◆ Assignment:
Of the entries below, copy only those lines that contain the word "ναυτικής".
___ The input
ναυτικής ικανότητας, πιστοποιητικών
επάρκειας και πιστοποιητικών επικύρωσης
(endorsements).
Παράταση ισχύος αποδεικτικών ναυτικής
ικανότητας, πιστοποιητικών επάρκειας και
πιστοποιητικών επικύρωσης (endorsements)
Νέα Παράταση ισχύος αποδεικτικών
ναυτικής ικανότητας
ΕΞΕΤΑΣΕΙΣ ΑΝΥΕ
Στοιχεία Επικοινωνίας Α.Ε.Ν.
______
◆ Exercise solution:
ναυτικής ικανότητας, πιστοποιητικών
Παράταση ισχύος αποδεικτικών ναυτικής
ναυτικής ικανότητας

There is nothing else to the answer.